Totally wrong information being given out. This changed with National park carry starting in 2010. Most states have complied with the federal law, even if the signs are still there they have no effect on CC.

Here is the current version of SC Code 51-3-145.(G)
(G) Possessing any firearm, airgun, explosive, or firework except by duly authorized park personnel, law enforcement officers, or persons using areas specifically designated by the department for use of firearms, airguns, fireworks, or explosives.

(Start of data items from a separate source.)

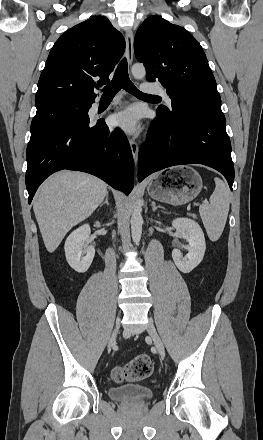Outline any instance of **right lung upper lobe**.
<instances>
[{
	"mask_svg": "<svg viewBox=\"0 0 263 440\" xmlns=\"http://www.w3.org/2000/svg\"><path fill=\"white\" fill-rule=\"evenodd\" d=\"M124 49L122 34L106 17H94L72 27L49 53L38 82L36 107L59 102H93L94 88L109 82V74Z\"/></svg>",
	"mask_w": 263,
	"mask_h": 440,
	"instance_id": "right-lung-upper-lobe-1",
	"label": "right lung upper lobe"
}]
</instances>
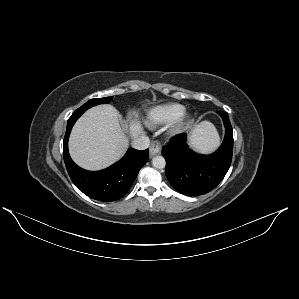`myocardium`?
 <instances>
[{
  "instance_id": "obj_1",
  "label": "myocardium",
  "mask_w": 299,
  "mask_h": 299,
  "mask_svg": "<svg viewBox=\"0 0 299 299\" xmlns=\"http://www.w3.org/2000/svg\"><path fill=\"white\" fill-rule=\"evenodd\" d=\"M191 120V115L187 112H183L173 121L170 132L172 134H179L183 132L190 125Z\"/></svg>"
}]
</instances>
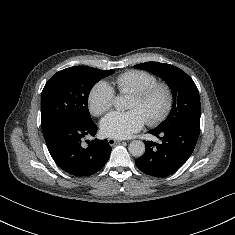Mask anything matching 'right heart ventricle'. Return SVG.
Segmentation results:
<instances>
[{
	"mask_svg": "<svg viewBox=\"0 0 235 235\" xmlns=\"http://www.w3.org/2000/svg\"><path fill=\"white\" fill-rule=\"evenodd\" d=\"M157 83V77L145 70H128L119 74L114 85L120 94H133Z\"/></svg>",
	"mask_w": 235,
	"mask_h": 235,
	"instance_id": "right-heart-ventricle-1",
	"label": "right heart ventricle"
}]
</instances>
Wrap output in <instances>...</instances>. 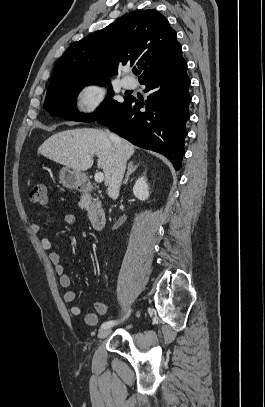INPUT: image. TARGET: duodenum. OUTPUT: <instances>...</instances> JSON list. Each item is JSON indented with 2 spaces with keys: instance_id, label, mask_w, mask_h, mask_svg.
<instances>
[{
  "instance_id": "obj_1",
  "label": "duodenum",
  "mask_w": 265,
  "mask_h": 407,
  "mask_svg": "<svg viewBox=\"0 0 265 407\" xmlns=\"http://www.w3.org/2000/svg\"><path fill=\"white\" fill-rule=\"evenodd\" d=\"M79 189L83 192H90L92 190V184L90 181L84 180L80 183ZM88 215L92 227L96 231H100L106 224V213L103 208L97 205L88 206Z\"/></svg>"
}]
</instances>
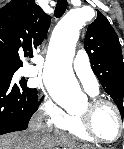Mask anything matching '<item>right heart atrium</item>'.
I'll use <instances>...</instances> for the list:
<instances>
[{
    "label": "right heart atrium",
    "instance_id": "1",
    "mask_svg": "<svg viewBox=\"0 0 124 149\" xmlns=\"http://www.w3.org/2000/svg\"><path fill=\"white\" fill-rule=\"evenodd\" d=\"M39 111L48 118L49 125H54L58 128L64 127L70 118L54 101L48 99L42 102Z\"/></svg>",
    "mask_w": 124,
    "mask_h": 149
}]
</instances>
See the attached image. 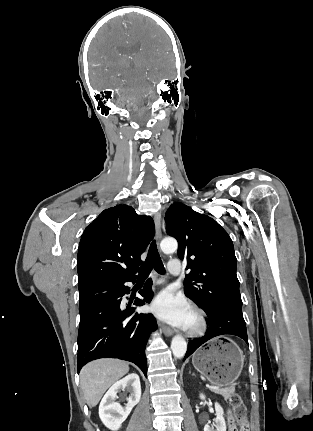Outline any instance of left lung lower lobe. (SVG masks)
<instances>
[{
	"label": "left lung lower lobe",
	"mask_w": 313,
	"mask_h": 431,
	"mask_svg": "<svg viewBox=\"0 0 313 431\" xmlns=\"http://www.w3.org/2000/svg\"><path fill=\"white\" fill-rule=\"evenodd\" d=\"M207 316V322L209 323L207 333L202 338L189 341L184 360L206 341L219 335H236L248 344L246 324L241 308L222 307L215 309Z\"/></svg>",
	"instance_id": "1"
}]
</instances>
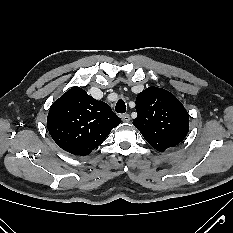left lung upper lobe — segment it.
<instances>
[{"label": "left lung upper lobe", "instance_id": "5c2ea615", "mask_svg": "<svg viewBox=\"0 0 233 233\" xmlns=\"http://www.w3.org/2000/svg\"><path fill=\"white\" fill-rule=\"evenodd\" d=\"M138 117L133 125L157 151L178 145L189 130V114L169 91L149 87L136 98Z\"/></svg>", "mask_w": 233, "mask_h": 233}]
</instances>
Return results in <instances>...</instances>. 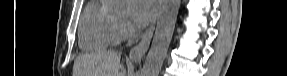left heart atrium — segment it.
<instances>
[{"label":"left heart atrium","instance_id":"1","mask_svg":"<svg viewBox=\"0 0 287 76\" xmlns=\"http://www.w3.org/2000/svg\"><path fill=\"white\" fill-rule=\"evenodd\" d=\"M132 17L136 25L145 26L155 16L157 4L154 0H132Z\"/></svg>","mask_w":287,"mask_h":76}]
</instances>
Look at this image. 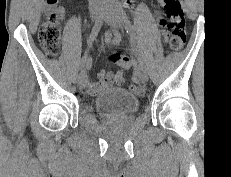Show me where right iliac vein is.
Segmentation results:
<instances>
[{
    "mask_svg": "<svg viewBox=\"0 0 231 177\" xmlns=\"http://www.w3.org/2000/svg\"><path fill=\"white\" fill-rule=\"evenodd\" d=\"M101 16V12L100 9L95 8L93 9L92 13H91V17L94 21H96L99 17ZM77 84L79 86L80 89H83L86 84H87V74L86 71H82L80 73V75L77 78Z\"/></svg>",
    "mask_w": 231,
    "mask_h": 177,
    "instance_id": "1",
    "label": "right iliac vein"
}]
</instances>
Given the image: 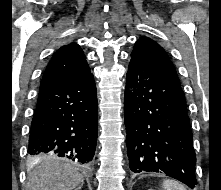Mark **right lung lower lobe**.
Instances as JSON below:
<instances>
[{
  "instance_id": "right-lung-lower-lobe-1",
  "label": "right lung lower lobe",
  "mask_w": 221,
  "mask_h": 190,
  "mask_svg": "<svg viewBox=\"0 0 221 190\" xmlns=\"http://www.w3.org/2000/svg\"><path fill=\"white\" fill-rule=\"evenodd\" d=\"M98 133L96 86L91 73L38 94L28 153L66 157L89 165Z\"/></svg>"
}]
</instances>
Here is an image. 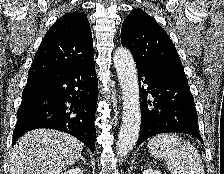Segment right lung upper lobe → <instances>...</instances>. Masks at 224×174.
<instances>
[{
    "mask_svg": "<svg viewBox=\"0 0 224 174\" xmlns=\"http://www.w3.org/2000/svg\"><path fill=\"white\" fill-rule=\"evenodd\" d=\"M94 60L93 40L85 13L69 12L47 31L40 44L28 78Z\"/></svg>",
    "mask_w": 224,
    "mask_h": 174,
    "instance_id": "right-lung-upper-lobe-1",
    "label": "right lung upper lobe"
}]
</instances>
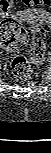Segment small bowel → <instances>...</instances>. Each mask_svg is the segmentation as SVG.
<instances>
[{
    "instance_id": "small-bowel-1",
    "label": "small bowel",
    "mask_w": 51,
    "mask_h": 153,
    "mask_svg": "<svg viewBox=\"0 0 51 153\" xmlns=\"http://www.w3.org/2000/svg\"><path fill=\"white\" fill-rule=\"evenodd\" d=\"M1 4H2V7L5 11H8L10 9V4L7 0H2Z\"/></svg>"
}]
</instances>
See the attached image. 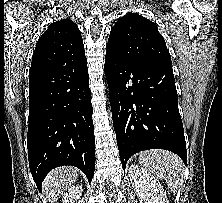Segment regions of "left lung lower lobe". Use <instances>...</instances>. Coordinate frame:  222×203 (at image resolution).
Segmentation results:
<instances>
[{
  "label": "left lung lower lobe",
  "instance_id": "1",
  "mask_svg": "<svg viewBox=\"0 0 222 203\" xmlns=\"http://www.w3.org/2000/svg\"><path fill=\"white\" fill-rule=\"evenodd\" d=\"M113 126L122 167L137 152L165 149L187 163V150L172 67L131 61L106 49Z\"/></svg>",
  "mask_w": 222,
  "mask_h": 203
}]
</instances>
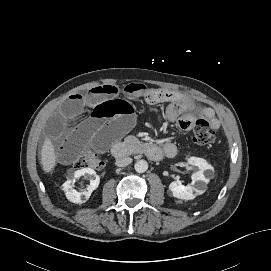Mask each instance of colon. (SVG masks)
I'll return each instance as SVG.
<instances>
[{"instance_id": "colon-1", "label": "colon", "mask_w": 271, "mask_h": 271, "mask_svg": "<svg viewBox=\"0 0 271 271\" xmlns=\"http://www.w3.org/2000/svg\"><path fill=\"white\" fill-rule=\"evenodd\" d=\"M177 125L184 130L193 129V140L200 146H211L216 139L215 129L211 118L202 111L198 116L188 115L177 121ZM104 159L101 155L86 151L75 163L77 168L101 169Z\"/></svg>"}]
</instances>
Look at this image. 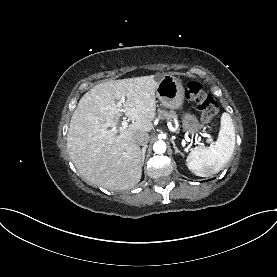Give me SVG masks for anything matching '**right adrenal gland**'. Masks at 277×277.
Here are the masks:
<instances>
[{"instance_id": "2a0ac1e0", "label": "right adrenal gland", "mask_w": 277, "mask_h": 277, "mask_svg": "<svg viewBox=\"0 0 277 277\" xmlns=\"http://www.w3.org/2000/svg\"><path fill=\"white\" fill-rule=\"evenodd\" d=\"M146 148H147V146H144V147L142 148V150H141V153H142L141 164H142V165L144 164V160H145Z\"/></svg>"}]
</instances>
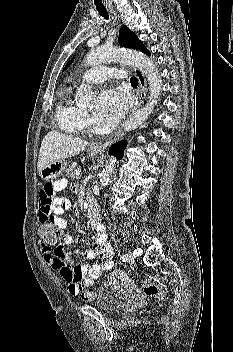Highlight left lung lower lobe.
Segmentation results:
<instances>
[{
    "label": "left lung lower lobe",
    "instance_id": "0a47b994",
    "mask_svg": "<svg viewBox=\"0 0 233 352\" xmlns=\"http://www.w3.org/2000/svg\"><path fill=\"white\" fill-rule=\"evenodd\" d=\"M125 147H126V141H125V140L120 141V142H117L115 145H113V146L110 148V155H114V156H116L118 159H121Z\"/></svg>",
    "mask_w": 233,
    "mask_h": 352
}]
</instances>
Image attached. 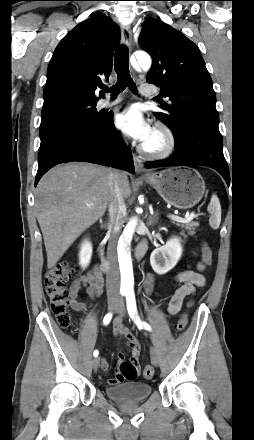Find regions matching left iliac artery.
<instances>
[{
	"label": "left iliac artery",
	"instance_id": "left-iliac-artery-1",
	"mask_svg": "<svg viewBox=\"0 0 254 440\" xmlns=\"http://www.w3.org/2000/svg\"><path fill=\"white\" fill-rule=\"evenodd\" d=\"M125 296H126L127 310L129 316L132 318V320L135 322L138 328H143L145 330L150 331L151 330L150 325L144 321H141L138 315L134 292L132 291L127 292Z\"/></svg>",
	"mask_w": 254,
	"mask_h": 440
}]
</instances>
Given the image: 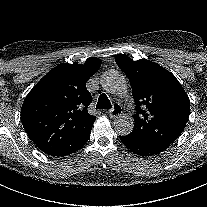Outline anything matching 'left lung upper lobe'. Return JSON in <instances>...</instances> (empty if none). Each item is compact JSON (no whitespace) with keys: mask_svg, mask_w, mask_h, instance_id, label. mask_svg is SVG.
<instances>
[{"mask_svg":"<svg viewBox=\"0 0 207 207\" xmlns=\"http://www.w3.org/2000/svg\"><path fill=\"white\" fill-rule=\"evenodd\" d=\"M115 61L130 81L136 105L135 126L128 136L149 147L166 150L187 123L188 95L172 73L152 61H133L124 54H119Z\"/></svg>","mask_w":207,"mask_h":207,"instance_id":"left-lung-upper-lobe-1","label":"left lung upper lobe"}]
</instances>
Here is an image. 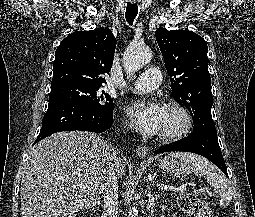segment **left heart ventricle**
Listing matches in <instances>:
<instances>
[{"label": "left heart ventricle", "mask_w": 255, "mask_h": 217, "mask_svg": "<svg viewBox=\"0 0 255 217\" xmlns=\"http://www.w3.org/2000/svg\"><path fill=\"white\" fill-rule=\"evenodd\" d=\"M182 124V117L176 110L164 109L163 121L159 134L177 130Z\"/></svg>", "instance_id": "1"}]
</instances>
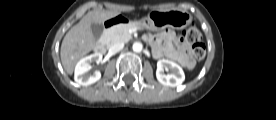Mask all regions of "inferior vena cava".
Instances as JSON below:
<instances>
[{"instance_id":"inferior-vena-cava-1","label":"inferior vena cava","mask_w":276,"mask_h":120,"mask_svg":"<svg viewBox=\"0 0 276 120\" xmlns=\"http://www.w3.org/2000/svg\"><path fill=\"white\" fill-rule=\"evenodd\" d=\"M123 47H124V43L118 42V43L113 44L110 47L109 51H110V53L115 54V53L119 52L120 50H122Z\"/></svg>"}]
</instances>
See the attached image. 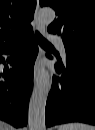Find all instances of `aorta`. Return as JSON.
<instances>
[{"mask_svg": "<svg viewBox=\"0 0 95 130\" xmlns=\"http://www.w3.org/2000/svg\"><path fill=\"white\" fill-rule=\"evenodd\" d=\"M38 20L43 25H50L55 19L52 8H42L37 13ZM51 86L50 74L43 70L39 75L30 98L28 110L29 130H46L45 107Z\"/></svg>", "mask_w": 95, "mask_h": 130, "instance_id": "762f6f07", "label": "aorta"}]
</instances>
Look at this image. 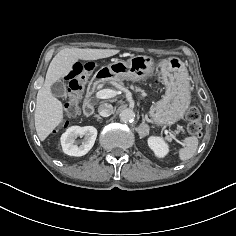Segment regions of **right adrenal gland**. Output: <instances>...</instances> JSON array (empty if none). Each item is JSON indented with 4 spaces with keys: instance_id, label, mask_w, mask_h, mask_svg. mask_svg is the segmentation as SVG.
I'll use <instances>...</instances> for the list:
<instances>
[{
    "instance_id": "1",
    "label": "right adrenal gland",
    "mask_w": 236,
    "mask_h": 236,
    "mask_svg": "<svg viewBox=\"0 0 236 236\" xmlns=\"http://www.w3.org/2000/svg\"><path fill=\"white\" fill-rule=\"evenodd\" d=\"M94 117H96L98 120H100V121H102L103 120V118L102 117H100L99 115H95Z\"/></svg>"
}]
</instances>
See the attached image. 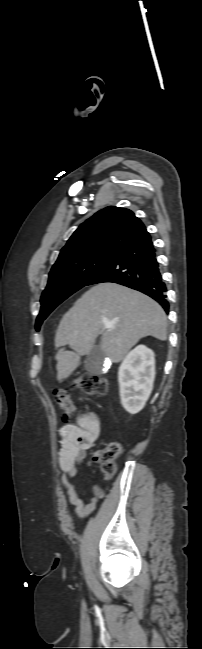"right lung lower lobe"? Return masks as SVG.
<instances>
[{"label": "right lung lower lobe", "instance_id": "right-lung-lower-lobe-1", "mask_svg": "<svg viewBox=\"0 0 202 649\" xmlns=\"http://www.w3.org/2000/svg\"><path fill=\"white\" fill-rule=\"evenodd\" d=\"M118 283L155 299L168 313L166 285L162 279L151 236L134 242L102 265L85 284Z\"/></svg>", "mask_w": 202, "mask_h": 649}]
</instances>
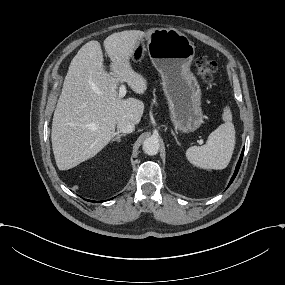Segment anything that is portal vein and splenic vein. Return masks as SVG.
<instances>
[{"mask_svg":"<svg viewBox=\"0 0 285 285\" xmlns=\"http://www.w3.org/2000/svg\"><path fill=\"white\" fill-rule=\"evenodd\" d=\"M126 94V85L124 83L119 84V95L124 96Z\"/></svg>","mask_w":285,"mask_h":285,"instance_id":"obj_1","label":"portal vein and splenic vein"}]
</instances>
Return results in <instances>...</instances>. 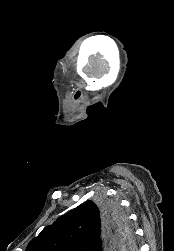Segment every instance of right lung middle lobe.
I'll list each match as a JSON object with an SVG mask.
<instances>
[{
  "instance_id": "right-lung-middle-lobe-1",
  "label": "right lung middle lobe",
  "mask_w": 174,
  "mask_h": 251,
  "mask_svg": "<svg viewBox=\"0 0 174 251\" xmlns=\"http://www.w3.org/2000/svg\"><path fill=\"white\" fill-rule=\"evenodd\" d=\"M97 206L102 211L106 220L115 227V234L122 239L120 250L134 249L135 240L133 231L127 215L120 204L115 200L102 197L97 201Z\"/></svg>"
}]
</instances>
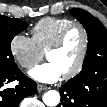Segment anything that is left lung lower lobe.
I'll use <instances>...</instances> for the list:
<instances>
[{
	"mask_svg": "<svg viewBox=\"0 0 107 107\" xmlns=\"http://www.w3.org/2000/svg\"><path fill=\"white\" fill-rule=\"evenodd\" d=\"M85 84H78L71 80L65 83L59 89L61 104L57 107H73L69 104L73 99H78V107H107V77L96 73L87 79ZM83 87L85 90L82 89Z\"/></svg>",
	"mask_w": 107,
	"mask_h": 107,
	"instance_id": "obj_1",
	"label": "left lung lower lobe"
}]
</instances>
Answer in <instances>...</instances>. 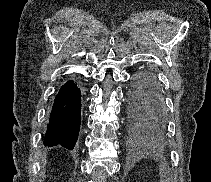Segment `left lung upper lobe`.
Returning a JSON list of instances; mask_svg holds the SVG:
<instances>
[{"label": "left lung upper lobe", "instance_id": "1", "mask_svg": "<svg viewBox=\"0 0 211 182\" xmlns=\"http://www.w3.org/2000/svg\"><path fill=\"white\" fill-rule=\"evenodd\" d=\"M130 110H131L132 118H133L138 124H140L141 126H143L144 128H146V130H147L149 133H152L151 129H150L147 125H145L143 122H141V121L137 118L135 109L131 107Z\"/></svg>", "mask_w": 211, "mask_h": 182}]
</instances>
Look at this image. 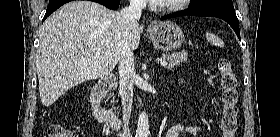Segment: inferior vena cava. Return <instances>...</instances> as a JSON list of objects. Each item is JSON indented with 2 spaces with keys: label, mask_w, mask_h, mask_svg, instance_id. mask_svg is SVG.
Instances as JSON below:
<instances>
[{
  "label": "inferior vena cava",
  "mask_w": 280,
  "mask_h": 137,
  "mask_svg": "<svg viewBox=\"0 0 280 137\" xmlns=\"http://www.w3.org/2000/svg\"><path fill=\"white\" fill-rule=\"evenodd\" d=\"M144 7V0H130V5L120 12V16L125 22V38L118 65L119 95L122 103L123 121L120 137H132L129 125L133 103L134 56L127 35L138 24V19Z\"/></svg>",
  "instance_id": "obj_1"
}]
</instances>
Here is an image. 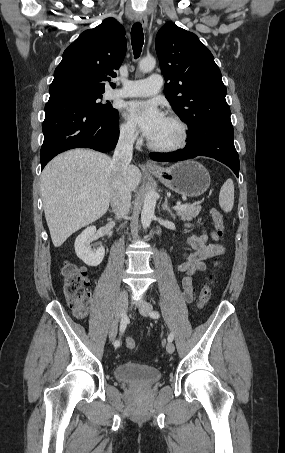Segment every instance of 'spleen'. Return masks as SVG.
<instances>
[{
	"instance_id": "spleen-1",
	"label": "spleen",
	"mask_w": 285,
	"mask_h": 453,
	"mask_svg": "<svg viewBox=\"0 0 285 453\" xmlns=\"http://www.w3.org/2000/svg\"><path fill=\"white\" fill-rule=\"evenodd\" d=\"M234 205V184L232 179H227L220 189L219 206L224 212H230Z\"/></svg>"
}]
</instances>
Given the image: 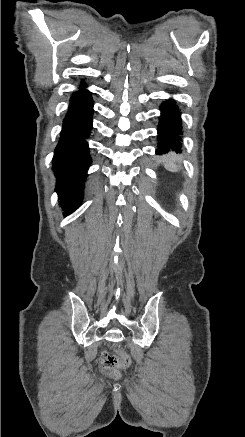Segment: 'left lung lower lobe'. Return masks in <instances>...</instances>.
<instances>
[{
    "mask_svg": "<svg viewBox=\"0 0 245 437\" xmlns=\"http://www.w3.org/2000/svg\"><path fill=\"white\" fill-rule=\"evenodd\" d=\"M162 111L158 127V149L156 153H167L169 151L181 152L182 148V127L178 106L173 100L167 101L160 107Z\"/></svg>",
    "mask_w": 245,
    "mask_h": 437,
    "instance_id": "left-lung-lower-lobe-1",
    "label": "left lung lower lobe"
}]
</instances>
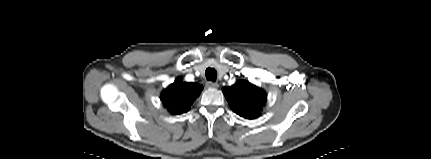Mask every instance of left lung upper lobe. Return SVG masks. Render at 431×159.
Instances as JSON below:
<instances>
[{
	"mask_svg": "<svg viewBox=\"0 0 431 159\" xmlns=\"http://www.w3.org/2000/svg\"><path fill=\"white\" fill-rule=\"evenodd\" d=\"M223 92L232 110L248 119L260 116L261 108L266 104L265 91L245 80L224 88Z\"/></svg>",
	"mask_w": 431,
	"mask_h": 159,
	"instance_id": "1",
	"label": "left lung upper lobe"
}]
</instances>
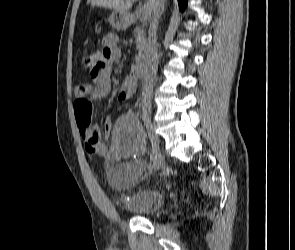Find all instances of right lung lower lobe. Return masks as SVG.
<instances>
[{
	"label": "right lung lower lobe",
	"mask_w": 295,
	"mask_h": 250,
	"mask_svg": "<svg viewBox=\"0 0 295 250\" xmlns=\"http://www.w3.org/2000/svg\"><path fill=\"white\" fill-rule=\"evenodd\" d=\"M179 8L183 11L186 8L187 0H178Z\"/></svg>",
	"instance_id": "1"
}]
</instances>
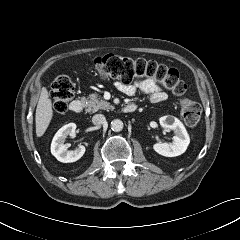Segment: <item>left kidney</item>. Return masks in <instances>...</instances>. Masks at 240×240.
<instances>
[{"mask_svg": "<svg viewBox=\"0 0 240 240\" xmlns=\"http://www.w3.org/2000/svg\"><path fill=\"white\" fill-rule=\"evenodd\" d=\"M160 125L175 133L173 143L158 142L153 145V149L165 157H175L183 154L189 143L190 138L184 125L175 117L163 116L159 119Z\"/></svg>", "mask_w": 240, "mask_h": 240, "instance_id": "5707ae66", "label": "left kidney"}]
</instances>
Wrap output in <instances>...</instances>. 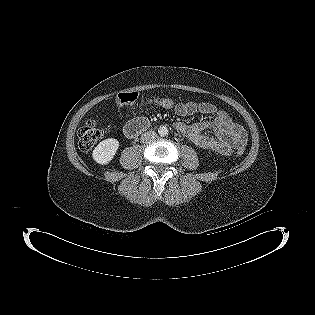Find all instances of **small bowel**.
<instances>
[{"label": "small bowel", "instance_id": "1", "mask_svg": "<svg viewBox=\"0 0 315 315\" xmlns=\"http://www.w3.org/2000/svg\"><path fill=\"white\" fill-rule=\"evenodd\" d=\"M179 116H192L196 113L214 115V121H203L188 125L184 122H175V129L188 142L199 149L210 150L221 155H229L234 149L244 147L247 142V133L226 111L218 109L209 102H177L172 108ZM210 130L212 134L204 133Z\"/></svg>", "mask_w": 315, "mask_h": 315}]
</instances>
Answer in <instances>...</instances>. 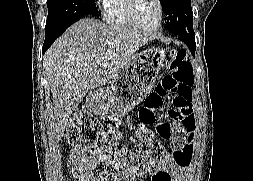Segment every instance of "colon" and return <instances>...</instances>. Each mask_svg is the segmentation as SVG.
<instances>
[{"instance_id":"colon-1","label":"colon","mask_w":253,"mask_h":181,"mask_svg":"<svg viewBox=\"0 0 253 181\" xmlns=\"http://www.w3.org/2000/svg\"><path fill=\"white\" fill-rule=\"evenodd\" d=\"M168 55H174L172 72L165 75L145 101L139 112L141 127L139 136L147 143L146 149L131 151L109 140L103 132L100 122L91 114L78 112L68 129L69 143L83 151L99 155L104 161L118 167L144 172L167 161L169 152L155 135L163 139L172 138V126L166 122H157V111L168 100L172 108L169 118L185 122L191 116L192 88L194 74L186 50H174L170 47ZM152 127V129L150 128Z\"/></svg>"}]
</instances>
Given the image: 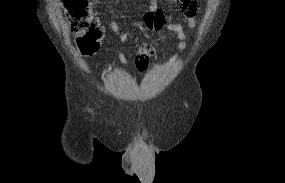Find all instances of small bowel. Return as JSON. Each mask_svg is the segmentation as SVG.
<instances>
[{
    "label": "small bowel",
    "mask_w": 285,
    "mask_h": 183,
    "mask_svg": "<svg viewBox=\"0 0 285 183\" xmlns=\"http://www.w3.org/2000/svg\"><path fill=\"white\" fill-rule=\"evenodd\" d=\"M181 5L184 10L182 16L183 23L189 29H194L196 27V10L193 0H181ZM190 9V11H187ZM144 22L147 28L155 31H159L166 28L168 31L175 34L178 39V49L184 50L187 45V32L186 28L181 23H165L164 16L158 11V0H154L152 7L149 12L144 16ZM111 30L119 35V40L121 43H125L129 39V35L126 32H120V27L116 21L110 22ZM156 49L150 43H142L139 47L138 54L136 56V64L145 63L148 65L149 61L155 56ZM119 59L122 63H127L125 55L120 52Z\"/></svg>",
    "instance_id": "obj_1"
}]
</instances>
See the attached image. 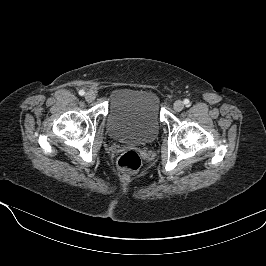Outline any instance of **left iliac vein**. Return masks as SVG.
I'll return each mask as SVG.
<instances>
[{
	"mask_svg": "<svg viewBox=\"0 0 266 266\" xmlns=\"http://www.w3.org/2000/svg\"><path fill=\"white\" fill-rule=\"evenodd\" d=\"M173 108L175 111L180 112L184 108V103L181 100L175 101Z\"/></svg>",
	"mask_w": 266,
	"mask_h": 266,
	"instance_id": "4c4485c4",
	"label": "left iliac vein"
}]
</instances>
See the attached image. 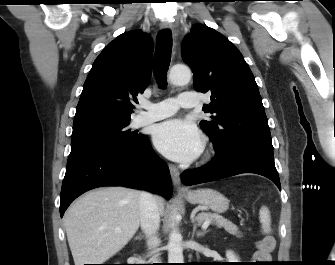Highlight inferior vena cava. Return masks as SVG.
<instances>
[{
  "label": "inferior vena cava",
  "instance_id": "1",
  "mask_svg": "<svg viewBox=\"0 0 335 265\" xmlns=\"http://www.w3.org/2000/svg\"><path fill=\"white\" fill-rule=\"evenodd\" d=\"M140 225L142 230L145 232L147 240V245L149 248H155L159 240L156 233L159 229L160 224V214L155 198L147 192H142L140 194ZM157 261V258H154Z\"/></svg>",
  "mask_w": 335,
  "mask_h": 265
}]
</instances>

Licensed hunters may have firearms in their possession during hunting seasons provided that such firearms are unloaded and carried in a case or the trunk of a vehicle except that in designated game management areas where hunting is permitted, licensed hunters may use firearms for hunting in the manner authorized by law. *This subsection shall not apply to a person carrying a concealable weapon pursuant to Article 4, Chapter 31, Title 23, and the concealable weapon and its ammunition. *


----------



## BubbaHoTep (May 26, 2008)

As I read the above, that subsection applies to "areas specifically designated by the department for use of firearms, airguns, fireworks, or explosives," which to my knowledge, HBSP is not such an area. The part about hunters would apply in those areas. That subsection does not indicate it applies to all state parks, and the state parks page says firearms are not allowed. 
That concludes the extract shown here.